WHAT TO DO: Write a continuation of the news briefs text, starting right after its final sentence about the North Dakota ice jams.
(Beginning of SOURCE TEXT)
Kaa Caputo, Tahliek’s mother, organized the march, which she said was synchronized with Stephanie Reynolds’ appearance Wednesday afternoon in court. Reynolds, who was driving the car that shooter Ethan Parrish was riding in, is facing a charge of first-degree murder.

Ethan Parrish, 25, and his cousin Joseph “Joey” Parrish, 18, were both convicted this week of involuntary manslaughter in Taliaferro’s death last June. A jury recommended a sentence of 10 years for Ethan for the shooting death, plus another year for assault and battery for the wounding of another young man, Courtney Jones. He will be sentenced next month. Joey Parrish’s sentence will be determined by the judge because he was a minor at the time of the shooting.

Brief by the Richmond Times-Dispatch

Woman uses pepper spray to fight off Richmond attacker

A woman used pepper spray late Tuesday night to fend off an attacker in Richmond’s Oregon Hill area.

Richmond police Capt. Dave Martin said the 18-year-old victim “was a little scraped up but she refused medical treatment.”

The woman told police the attack occurred at 11:50 p.m. in the 300 block of South Cherry Street, just south of VCU’s Monroe Park campus, when an older male approached her and tried to forcibly take her backpack.

When the man punched her, she sprayed him with pepper spray and was able to run to safety, Martin said.

Brief by the Richmond Times-Dispatch

NATIONAL & INTERNATIONAL

Obama defends his budget as essential to recovery

President Obama presented a sober assessment of the state of the economy in his prime time news conference Tuesday, but he insisted his administration has a strategy in place to “attack this crisis on all fronts.”

“It took many years and many failures to lead us here. And it will take many months and many different solutions to lead us out. There are no quick fixes, and there are no silver bullets,” Obama said.

“We’ll recover from this recession, but it will take time, it will take patience, and it will take an understanding that, when we all work together, when each of us looks beyond our own short-term interest to the wider set of obligations we have towards each other, that’s when we succeed,” Obama said.

The president defended his budget, which has come under criticism for its hefty price, saying the plan he proposed is “inseparable” from the overall strategy for economic recovery.

Brief by CNN.com

Ice jams still threaten flooding in North Dakota

One ice jam clogging the Missouri River prevented more water from pouring downstream into the flood-threatened city of Bismarck Wednesday, but officials considered dynamiting another jam of car-sized ice chunks that backed water upstream into the metro area.
(End of SOURCE TEXT)
(Beginning of GIVEN INFORMATION)
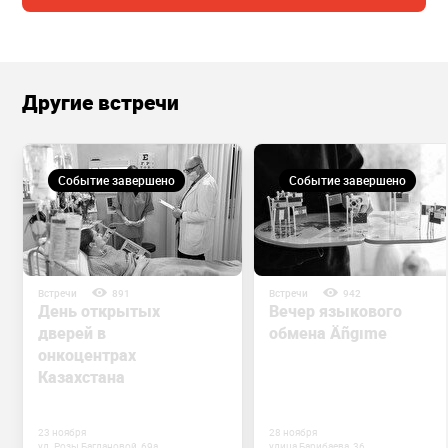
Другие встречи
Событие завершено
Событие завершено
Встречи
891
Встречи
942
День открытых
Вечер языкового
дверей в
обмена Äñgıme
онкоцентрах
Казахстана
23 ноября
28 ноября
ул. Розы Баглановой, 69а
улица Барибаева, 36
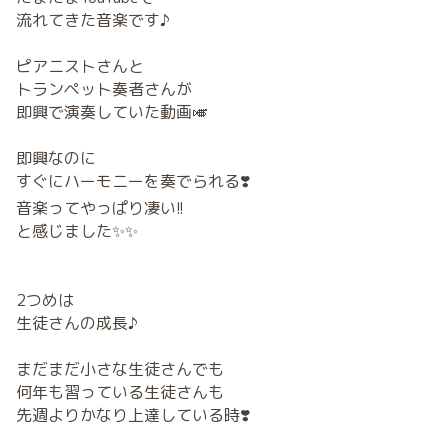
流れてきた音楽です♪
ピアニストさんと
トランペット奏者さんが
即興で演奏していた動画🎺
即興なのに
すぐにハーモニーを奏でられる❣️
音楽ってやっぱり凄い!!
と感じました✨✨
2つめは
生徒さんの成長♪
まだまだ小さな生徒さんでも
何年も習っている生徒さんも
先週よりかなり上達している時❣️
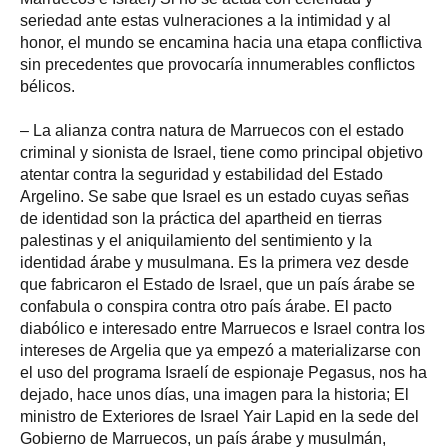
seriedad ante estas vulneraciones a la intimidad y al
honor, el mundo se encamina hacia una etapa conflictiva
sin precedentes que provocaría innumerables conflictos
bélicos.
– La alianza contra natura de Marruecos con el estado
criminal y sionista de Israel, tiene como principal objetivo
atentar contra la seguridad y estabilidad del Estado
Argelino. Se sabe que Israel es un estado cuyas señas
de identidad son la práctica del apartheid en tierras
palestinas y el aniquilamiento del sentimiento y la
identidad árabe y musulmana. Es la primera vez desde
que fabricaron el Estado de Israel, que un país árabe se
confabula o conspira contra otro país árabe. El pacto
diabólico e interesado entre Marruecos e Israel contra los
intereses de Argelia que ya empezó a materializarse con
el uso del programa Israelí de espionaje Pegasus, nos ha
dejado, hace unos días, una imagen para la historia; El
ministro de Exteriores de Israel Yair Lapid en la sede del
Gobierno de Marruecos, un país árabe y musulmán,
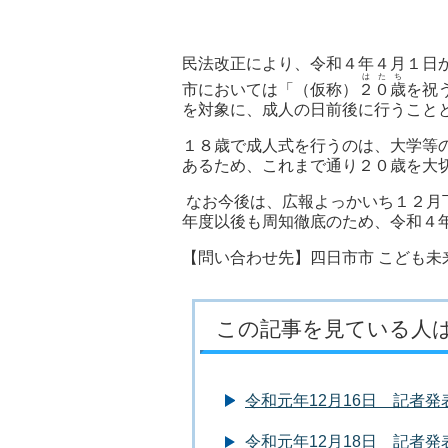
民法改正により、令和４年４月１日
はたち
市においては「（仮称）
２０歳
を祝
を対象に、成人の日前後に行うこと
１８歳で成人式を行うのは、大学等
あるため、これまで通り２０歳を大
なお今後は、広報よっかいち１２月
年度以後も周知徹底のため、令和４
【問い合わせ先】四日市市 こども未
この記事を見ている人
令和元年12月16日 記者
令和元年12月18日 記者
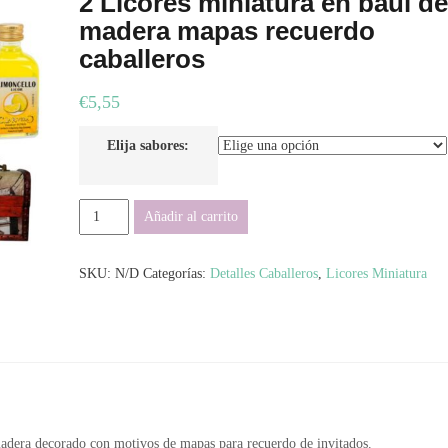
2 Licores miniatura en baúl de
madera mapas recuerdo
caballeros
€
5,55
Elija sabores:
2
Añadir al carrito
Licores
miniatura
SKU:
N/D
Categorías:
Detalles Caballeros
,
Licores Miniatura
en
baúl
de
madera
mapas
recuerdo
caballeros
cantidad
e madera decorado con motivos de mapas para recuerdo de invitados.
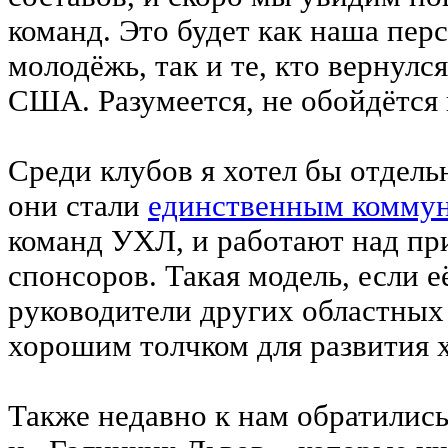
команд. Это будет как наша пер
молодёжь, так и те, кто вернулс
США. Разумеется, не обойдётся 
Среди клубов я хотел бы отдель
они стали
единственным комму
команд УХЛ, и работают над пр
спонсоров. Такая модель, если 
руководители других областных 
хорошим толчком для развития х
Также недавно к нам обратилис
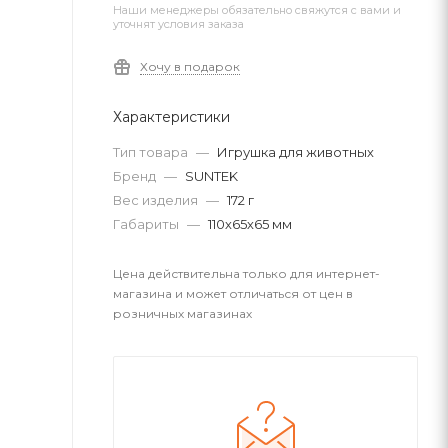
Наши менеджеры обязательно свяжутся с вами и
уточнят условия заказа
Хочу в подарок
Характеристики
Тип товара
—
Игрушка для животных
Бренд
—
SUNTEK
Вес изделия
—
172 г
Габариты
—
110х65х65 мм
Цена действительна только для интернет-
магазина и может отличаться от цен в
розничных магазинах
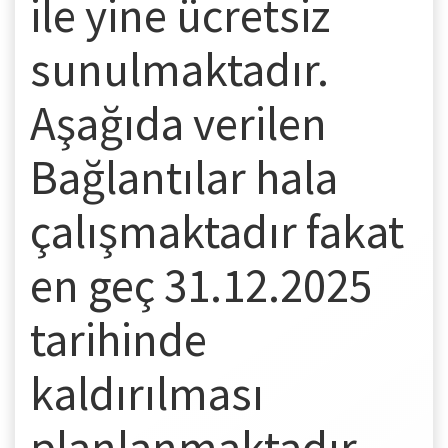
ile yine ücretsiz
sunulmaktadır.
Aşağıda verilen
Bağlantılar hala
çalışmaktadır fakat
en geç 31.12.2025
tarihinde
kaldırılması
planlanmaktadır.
(End of GIVEN INFORMATION)
(Beginning of GIVEN INFORMATION)
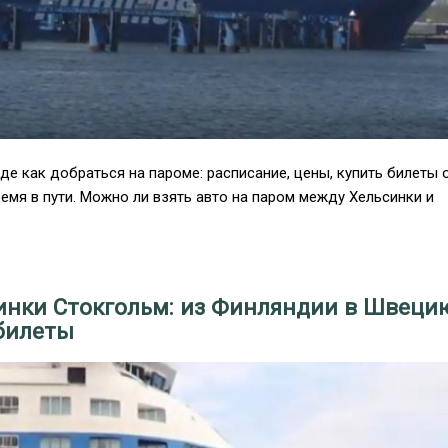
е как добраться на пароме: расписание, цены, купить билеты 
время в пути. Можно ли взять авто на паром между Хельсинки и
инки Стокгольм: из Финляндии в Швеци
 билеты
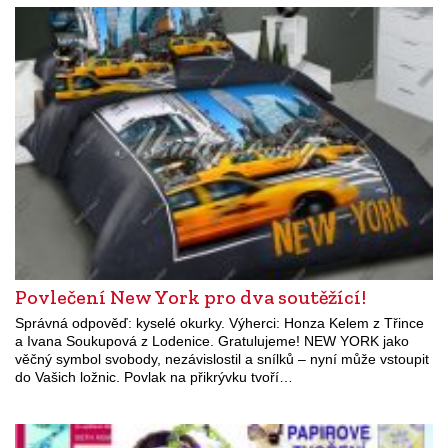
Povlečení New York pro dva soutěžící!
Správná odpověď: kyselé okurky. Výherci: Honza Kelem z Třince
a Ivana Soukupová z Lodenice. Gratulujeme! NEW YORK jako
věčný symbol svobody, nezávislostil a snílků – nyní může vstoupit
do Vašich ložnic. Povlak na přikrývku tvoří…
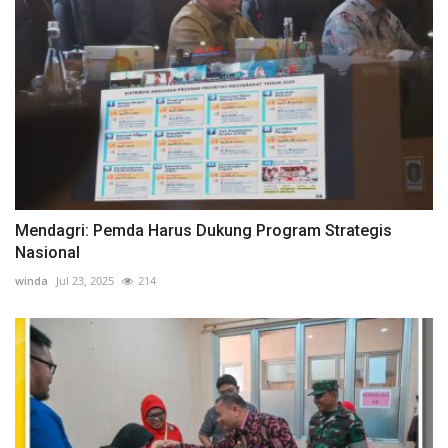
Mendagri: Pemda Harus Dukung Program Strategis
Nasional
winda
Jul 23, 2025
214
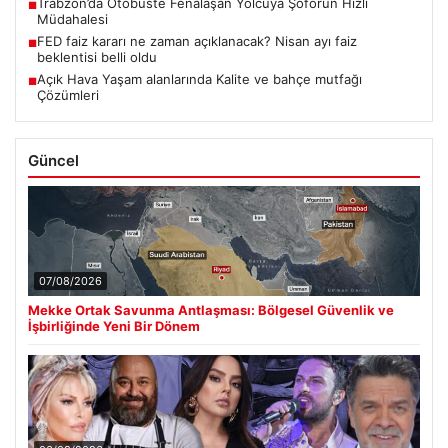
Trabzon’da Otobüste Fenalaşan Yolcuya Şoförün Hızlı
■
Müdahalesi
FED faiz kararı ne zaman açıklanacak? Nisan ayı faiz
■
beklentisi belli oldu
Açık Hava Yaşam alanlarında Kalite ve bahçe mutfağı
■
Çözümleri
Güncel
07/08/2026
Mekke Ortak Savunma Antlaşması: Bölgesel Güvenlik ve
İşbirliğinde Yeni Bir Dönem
(End of GIVEN INFORMATION)
(Beginning of GIVEN INFORMATION)
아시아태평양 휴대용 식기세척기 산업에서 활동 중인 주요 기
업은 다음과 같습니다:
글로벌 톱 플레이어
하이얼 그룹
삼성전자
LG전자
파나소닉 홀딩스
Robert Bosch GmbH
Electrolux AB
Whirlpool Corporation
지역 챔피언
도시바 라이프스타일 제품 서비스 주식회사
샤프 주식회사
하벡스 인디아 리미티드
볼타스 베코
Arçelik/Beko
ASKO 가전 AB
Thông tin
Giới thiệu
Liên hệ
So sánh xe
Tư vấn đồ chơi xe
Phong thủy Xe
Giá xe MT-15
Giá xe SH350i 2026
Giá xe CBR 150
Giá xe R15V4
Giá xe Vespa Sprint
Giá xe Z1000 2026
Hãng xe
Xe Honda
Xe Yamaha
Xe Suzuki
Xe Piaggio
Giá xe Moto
(End of GIVEN INFORMATION)
TASK OUTPUT:
Officials had called for more volunteers to help with sandbagging as residents of some low-lying areas were told to evacuate.

Gov. John Hoeven said Wednesday that although some water was flowing around the upstream ice jam the river appeared to be holding steady.

“Since midnight, the Missouri River has not risen,” Bismarck Mayor John Warford said at a news conference.

The National Weather Service backed off a report that the upstream ice jam had broken, in an area known as Double Ditch, releasing as much as one to two feet of water toward the city. However, meteorologist Joshua Scheck said the ice jam was unpredictable and the weather service was maintaining its flash flood warning for a three-county area.

Brief by The Associated Press

French strikers hold 3M exec hostage amid talks

Striking French workers for U.S. manufacturer 3M held their boss hostage amid labor talks Wednesday at a plant south of Paris, as anger over layoffs and cutbacks mounted around the country.

While the situation at the 3M plant outside Pithiviers was calm, worker rage elsewhere boiled over into an angry march on the presidential palace in Paris and a bonfire of tires set alight by Continental AG employees whose auto parts factory was being shut down.

The French division of 3M – a diversified U.S. manufacturer known for Post-It notes and Scotch tape – recently announced layoffs and job transfers among its 2,700 workers at 13 French sites. Among those targeted are 110 of the Pithiviers factory’s 235 workers.

A few dozen workers at Pithiviers took turns standing guard Wednesday outside factory offices where the director of 3M’s French operations, Luc Rousselet, has been holed up since Tuesday. The workers did not threaten any violence and the atmosphere was calm.